The putative pathways elicited by sensitizing molecules in the activation of vicious NO/NOO− cycle, stimulating lactate production and tissue hypoxia leading to acidosis and compensatory pulmonary hyperventilation, and eventually form specific exhaled VOCs profiles that we recorded in the present study and are graphically presented in Figure 5.

FIGURE 5

Exhaled VOCs are gasses exchanged at the lungs released to the bloodstream, produced from tissues and organs catabolism. In MCS, sensitizing molecules activate vicious NO/NOO− cycle facilitating lactate production and body hypoxia leading to the development of acidosis and lung compensatory hyperventilation, resulting in the formation of a characteristic exhaled VOC profile

We conclude that further studies on a larger number of subjects with MCS and closely related disorders should be carried out to fully understand the diagnostic potential of breath analysis. Due to the characteristic pattern of MCS that falls within the forms of hypoxia.

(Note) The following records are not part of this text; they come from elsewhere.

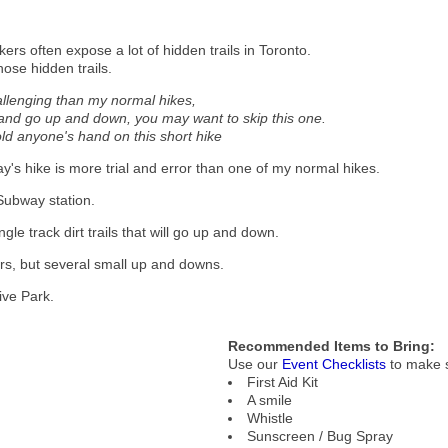
ers often expose a lot of hidden trails in Toronto.
hose hidden trails.
allenging than my normal hikes,
ls and go up and down, you may want to skip this one.
hold anyone's hand on this short hike
day's hike is more trial and error than one of my normal hikes.
 Subway station.
le track dirt trails that will go up and down.
ters, but several small up and downs.
ive Park.
Recommended Items to Bring:
Use our
Event Checklists
to make s
First Aid Kit
A smile
Whistle
Sunscreen / Bug Spray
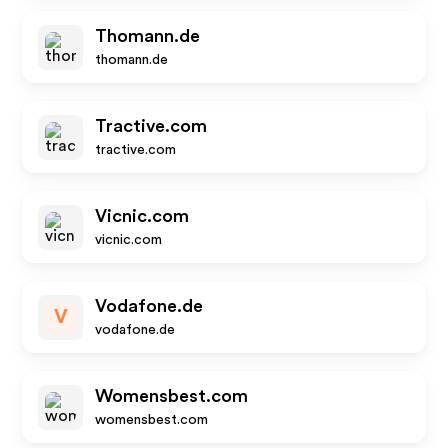
Thomann.de
thomann.de
Tractive.com
tractive.com
Vicnic.com
vicnic.com
Vodafone.de
V
vodafone.de
Womensbest.com
womensbest.com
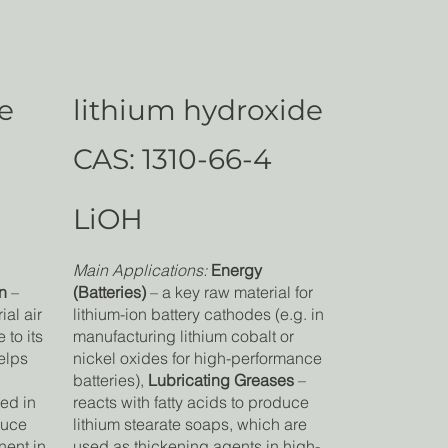
de
lithium hydroxide
CAS: 1310-66-4
LiOH
Main Applications:
Energy
n
–
(Batteries)
– a key raw material for
ial air
lithium-ion battery cathodes (e.g. in
to its
manufacturing lithium cobalt or
elps
nickel oxides for high-performance
batteries),
Lubricating Greases
–
ed in
reacts with fatty acids to produce
duce
lithium stearate soaps, which are
nent in
used as thickening agents in high-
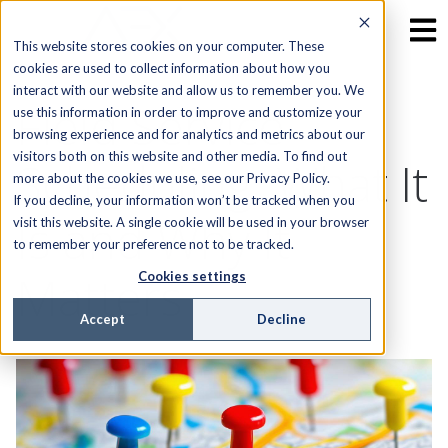
This website stores cookies on your computer. These
cookies are used to collect information about how you
interact with our website and allow us to remember you. We
Field Service
use this information in order to improve and customize your
browsing experience and for analytics and metrics about our
visitors both on this website and other media. To find out
Scheduling: What It
more about the cookies we use, see our Privacy Policy.
If you decline, your information won’t be tracked when you
Is and Why It
visit this website. A single cookie will be used in your browser
to remember your preference not to be tracked.
Matters
Cookies settings
Accept
Decline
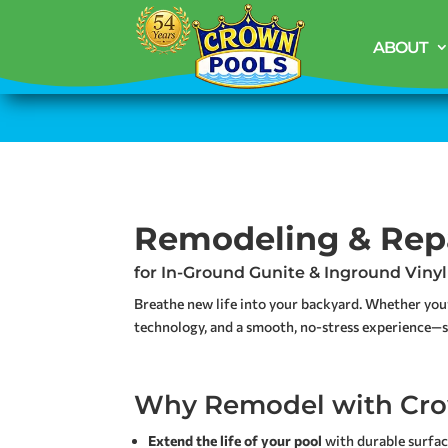
ABOUT
Remodeling & Rep
for In-Ground Gunite & Inground Vinyl
Breathe new life into your backyard. Whether you
technology, and a smooth, no-stress experience—st
Why Remodel with Cro
Extend the life of your pool
with durable surfa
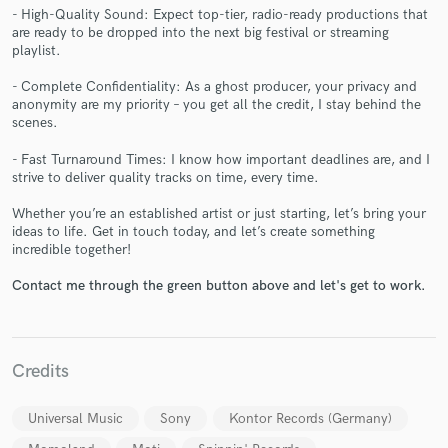
- High-Quality Sound: Expect top-tier, radio-ready productions that
are ready to be dropped into the next big festival or streaming
playlist.
- Complete Confidentiality: As a ghost producer, your privacy and
anonymity are my priority – you get all the credit, I stay behind the
Make Amazing Music
scenes.
Fund and work on your project through our
- Fast Turnaround Times: I know how important deadlines are, and I
secure platform. Payment is only released when
strive to deliver quality tracks on time, every time.
work is complete.
Whether you’re an established artist or just starting, let’s bring your
ideas to life. Get in touch today, and let’s create something
incredible together!
Contact me through the green button above and let's get to work.
Credits
Universal Music
Sony
Kontor Records (Germany)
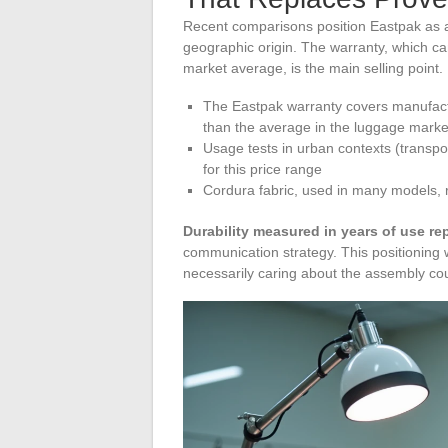
Recent comparisons position Eastpak as a 
geographic origin. The warranty, which can
market average, is the main selling point.
The Eastpak warranty covers manufactu
than the average in the luggage marke
Usage tests in urban contexts (transpo
for this price range
Cordura fabric, used in many models, 
Durability measured in years of use r
communication strategy. This positioning w
necessarily caring about the assembly cou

Exhaled breath tests ranging from comprehensive two‐dimensional gas chromatography to e‐noses and new emerging technologies are used to assess VOCs profiles, which has the potential to become valuable tools in the diagnosis of MCS, and other diseases.

CONFLICT OF INTEREST

The authors declare no conflict of interest.

AUTHOR CONTRIBUTIONS

Conceptualization, methodology, data curation, formal analysis, figure preparation, writing original draft preparation A.M.; validation A.M. C.diG., and MP; writing review and editing M.P.; supervision C.diG..

INSTITUTIONAL REVIEW BOARD STATEMENT

The study was conducted according to the guidelines of the Declaration of Helsinki, ethical review and approval were waived for the retrospective nature of the study that was based on the analysis of anonymized data collected during routine diagnostic otolaryngological examinations.